> **WORK REQUEST**
Repeat the data exactly. Pictures stay out.

═════ RECORDS SHOWN

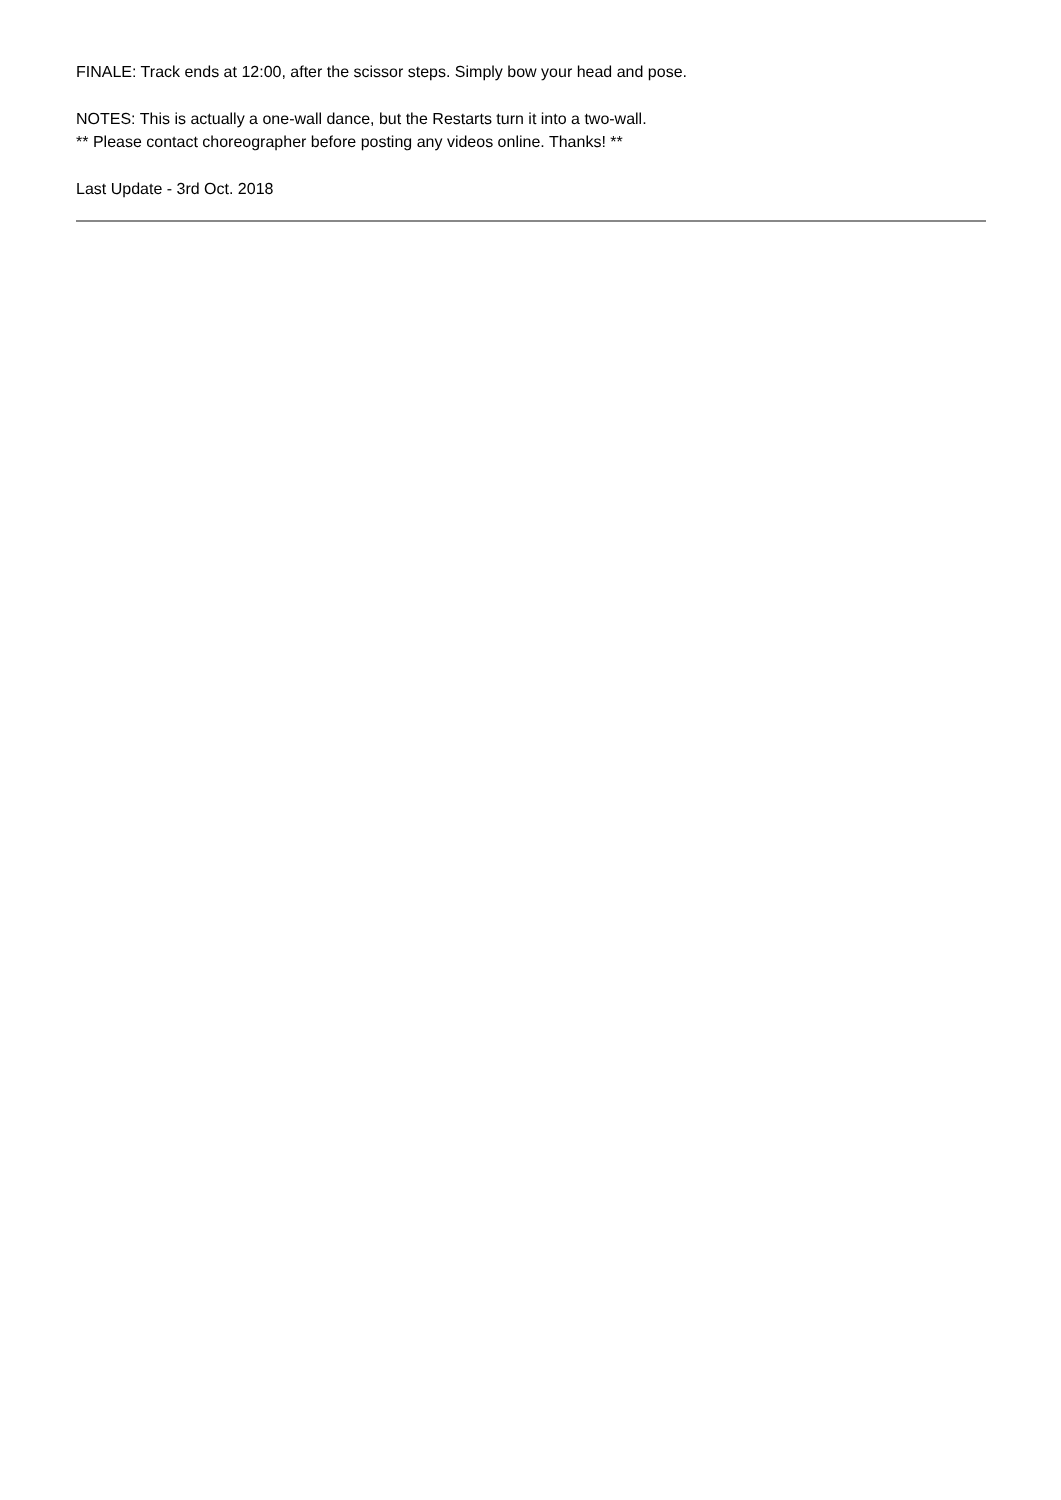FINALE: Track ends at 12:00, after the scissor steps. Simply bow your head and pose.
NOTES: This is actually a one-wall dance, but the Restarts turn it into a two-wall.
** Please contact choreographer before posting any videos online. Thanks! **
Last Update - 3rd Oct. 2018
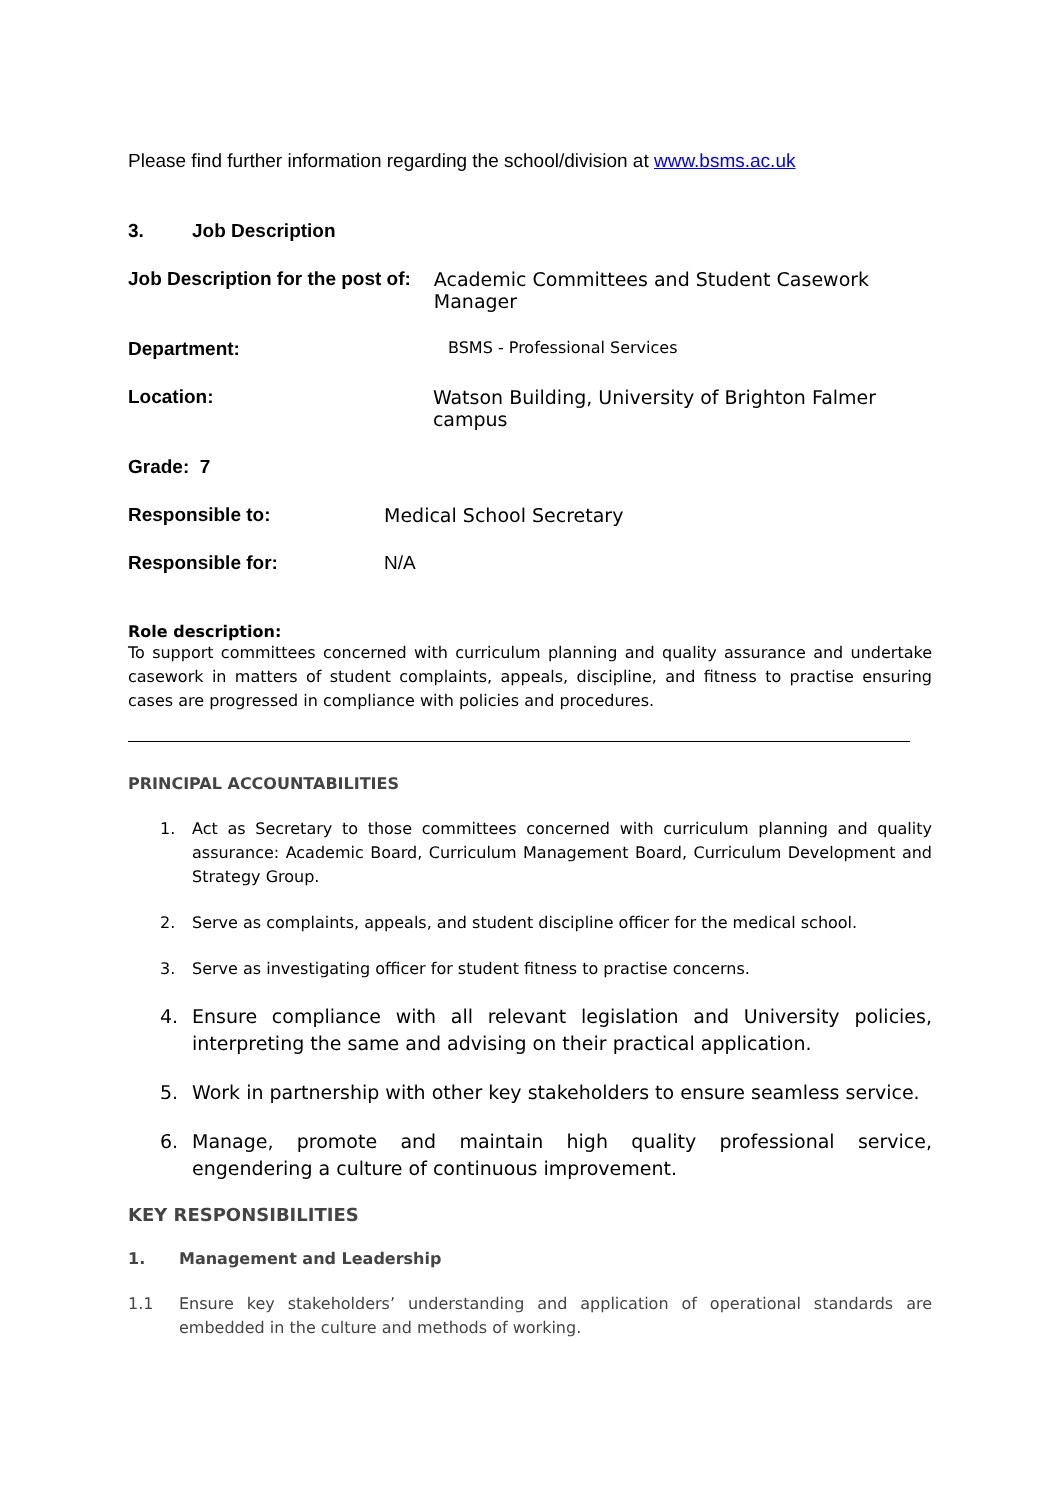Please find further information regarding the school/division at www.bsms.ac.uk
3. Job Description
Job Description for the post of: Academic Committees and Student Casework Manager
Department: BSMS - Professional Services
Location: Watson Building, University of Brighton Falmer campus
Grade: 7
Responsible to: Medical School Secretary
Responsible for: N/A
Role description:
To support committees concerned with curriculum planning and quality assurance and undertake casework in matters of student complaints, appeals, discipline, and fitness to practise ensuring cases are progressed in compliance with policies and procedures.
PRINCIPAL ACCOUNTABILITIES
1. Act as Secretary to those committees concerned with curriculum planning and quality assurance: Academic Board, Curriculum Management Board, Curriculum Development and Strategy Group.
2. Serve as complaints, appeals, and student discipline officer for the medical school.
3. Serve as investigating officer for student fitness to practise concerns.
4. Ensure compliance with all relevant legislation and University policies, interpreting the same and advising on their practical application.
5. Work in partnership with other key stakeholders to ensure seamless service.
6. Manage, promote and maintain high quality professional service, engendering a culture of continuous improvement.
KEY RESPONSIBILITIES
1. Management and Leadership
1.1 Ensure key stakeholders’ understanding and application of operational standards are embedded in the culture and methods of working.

══════════

> **OUTPUT OF THE EXERCISE**
FINALE: Track ends at 12:00, after the scissor steps. Simply bow your head and pose.
NOTES: This is actually a one-wall dance, but the Restarts turn it into a two-wall.
** Please contact choreographer before posting any videos online. Thanks! **
Last Update - 3rd Oct. 2018
Please find further information regarding the school/division at www.bsms.ac.uk
3. Job Description
Job Description for the post of: Academic Committees and Student Casework Manager
Department: BSMS - Professional Services
Location: Watson Building, University of Brighton Falmer campus
Grade: 7
Responsible to: Medical School Secretary
Responsible for: N/A
Role description:
To support committees concerned with curriculum planning and quality assurance and undertake casework in matters of student complaints, appeals, discipline, and fitness to practise ensuring cases are progressed in compliance with policies and procedures.
PRINCIPAL ACCOUNTABILITIES
1. Act as Secretary to those committees concerned with curriculum planning and quality assurance: Academic Board, Curriculum Management Board, Curriculum Development and Strategy Group.
2. Serve as complaints, appeals, and student discipline officer for the medical school.
3. Serve as investigating officer for student fitness to practise concerns.
4. Ensure compliance with all relevant legislation and University policies, interpreting the same and advising on their practical application.
5. Work in partnership with other key stakeholders to ensure seamless service.
6. Manage, promote and maintain high quality professional service, engendering a culture of continuous improvement.
KEY RESPONSIBILITIES
1. Management and Leadership
1.1 Ensure key stakeholders’ understanding and application of operational standards are embedded in the culture and methods of working.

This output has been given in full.